Which, to be honest, doesn’t help me directly with finding programming analogies; maybe a function body in the input to a compiler that means different things to the lexer, the parser, the optimizers, the code generator, the debug info generator? Actually, I think maybe the more important analogy is a bit more conceptual and not internal to programming: maybe we could think of a domain object as an example of a Coincident Boundary that means one thing to a programmer, another thing to a database administrator, a third thing to an system architect, a fourth thing to an XP Customer, a fifth thing to a marketer, a sixth thing to an end user. I’m not completely sold on that, but I do think that domain objects are boundary objects of some sort, and they’re a better fit to Coincident Boundaries than anything else in Star and Griesemer’s taxonomy.
The last entry in their taxonomy is Standardized Forms:
These are boundary objects devised as methods of common communication across dispersed work groups. Because the natural history work took place at highly distributed sites by a number of different people, standardized methods were essential, as discussed above. In the case of the amateur collectors, they were provided with a form to fill out when they obtained an animal, standardized in the information it collected. The results of this type of boundary object are standardized indexes and what Latour would call ‘immutable mobiles’ (objects which can be transported over a long distance and convey unchanging information). The advantages of such objects are that local uncertainties (for instance, in the collecting of animal species) are deleted.
Class interfaces (whether concrete or abstract) are examples here, as are generalizations such as duck types or the sorts of dependencies that C++ templates impose on their parameter types. For example, templates don’t care about the details of an iterator as long as it exposes its increment operator under the name ++, its equality operator under the name ==, and so forth.
Network protocols are another example: indeed, what is better than TCP/IP at ensuring that data “can be transported over a long distance and convey unchanging information”? Stick it on the wire in a Standardized Form, and it will come back out the other end. We can use our RESTful example from above in this context as well: if you want disparate clients to all be able to talk to each other, it helps a lot if everybody speaks in terms of GET, POST, PUT, and DELETE.

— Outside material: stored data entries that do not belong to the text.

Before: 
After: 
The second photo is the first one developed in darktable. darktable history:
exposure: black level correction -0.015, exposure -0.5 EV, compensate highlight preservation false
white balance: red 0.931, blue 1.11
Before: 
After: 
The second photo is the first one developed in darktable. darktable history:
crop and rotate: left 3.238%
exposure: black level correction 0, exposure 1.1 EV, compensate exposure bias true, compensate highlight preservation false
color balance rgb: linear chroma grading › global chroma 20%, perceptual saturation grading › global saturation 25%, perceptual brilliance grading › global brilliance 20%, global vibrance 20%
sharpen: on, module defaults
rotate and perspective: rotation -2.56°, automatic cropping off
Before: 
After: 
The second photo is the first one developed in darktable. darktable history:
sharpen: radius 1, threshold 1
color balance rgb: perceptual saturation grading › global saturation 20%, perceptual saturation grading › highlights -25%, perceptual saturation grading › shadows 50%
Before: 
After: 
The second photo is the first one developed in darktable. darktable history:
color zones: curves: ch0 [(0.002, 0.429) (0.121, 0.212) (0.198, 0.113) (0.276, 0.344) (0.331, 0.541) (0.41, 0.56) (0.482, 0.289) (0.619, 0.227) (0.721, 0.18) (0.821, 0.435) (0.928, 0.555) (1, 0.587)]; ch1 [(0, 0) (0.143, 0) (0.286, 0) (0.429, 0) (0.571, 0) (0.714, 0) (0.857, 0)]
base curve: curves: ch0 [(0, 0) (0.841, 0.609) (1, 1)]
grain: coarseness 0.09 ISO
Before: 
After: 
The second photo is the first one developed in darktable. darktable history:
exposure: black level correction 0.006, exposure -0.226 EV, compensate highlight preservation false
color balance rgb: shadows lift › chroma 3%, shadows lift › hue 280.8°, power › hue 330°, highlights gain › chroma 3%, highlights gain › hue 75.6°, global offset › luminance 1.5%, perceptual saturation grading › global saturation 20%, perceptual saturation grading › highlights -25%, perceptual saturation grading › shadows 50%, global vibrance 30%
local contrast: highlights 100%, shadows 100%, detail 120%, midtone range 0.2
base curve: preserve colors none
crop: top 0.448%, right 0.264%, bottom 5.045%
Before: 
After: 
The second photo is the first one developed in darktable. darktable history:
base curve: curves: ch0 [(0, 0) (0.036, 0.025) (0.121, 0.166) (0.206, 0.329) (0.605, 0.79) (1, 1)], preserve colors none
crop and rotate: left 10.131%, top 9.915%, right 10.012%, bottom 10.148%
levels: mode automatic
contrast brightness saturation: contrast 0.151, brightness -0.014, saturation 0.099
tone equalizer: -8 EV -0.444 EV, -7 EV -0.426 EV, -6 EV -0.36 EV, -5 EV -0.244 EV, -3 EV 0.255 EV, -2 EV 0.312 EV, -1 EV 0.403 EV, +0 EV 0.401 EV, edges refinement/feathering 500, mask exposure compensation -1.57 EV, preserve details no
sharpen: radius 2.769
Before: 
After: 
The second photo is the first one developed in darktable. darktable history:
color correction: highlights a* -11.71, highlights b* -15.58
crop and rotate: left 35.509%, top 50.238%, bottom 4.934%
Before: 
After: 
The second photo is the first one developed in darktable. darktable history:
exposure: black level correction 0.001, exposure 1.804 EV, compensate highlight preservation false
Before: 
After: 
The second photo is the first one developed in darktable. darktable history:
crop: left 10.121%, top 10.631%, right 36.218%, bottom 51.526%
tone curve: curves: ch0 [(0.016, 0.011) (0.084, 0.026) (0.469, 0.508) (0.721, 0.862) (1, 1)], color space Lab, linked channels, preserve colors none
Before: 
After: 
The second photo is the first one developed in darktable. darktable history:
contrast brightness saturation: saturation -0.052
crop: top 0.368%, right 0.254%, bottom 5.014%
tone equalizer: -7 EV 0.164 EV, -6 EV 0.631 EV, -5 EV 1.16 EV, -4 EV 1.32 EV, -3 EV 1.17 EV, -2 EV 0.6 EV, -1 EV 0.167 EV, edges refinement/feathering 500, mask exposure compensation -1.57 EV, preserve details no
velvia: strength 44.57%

And, as we did with the last example of the taxonomy, we can step away from the code a bit. An acceptance test is a Standardized Form: if the Customer and the engineers want to agree on what it means to complete that task, it sure helps if they can point to a Standardized Form for specifying that completion, and an acceptance test that both sides can read (and run!) is an excellent form for that agreement to take, for deleting uncertainties.
Interesting stuff. I’m curious what other classes of boundary objects people have come up with, and I should probably spend more time thinking about examples outside of the strict domain of code. And I really like the lens it gives on the messiness, the grunge, the lack of sterility of the RESTful approach: if you pin down enough so that people can talk to each other while leaving enough of the details undetermined so that different groups can use the entity in question for significantly different ends, unexpected synergies can flourish.
This post has not been revised since publication.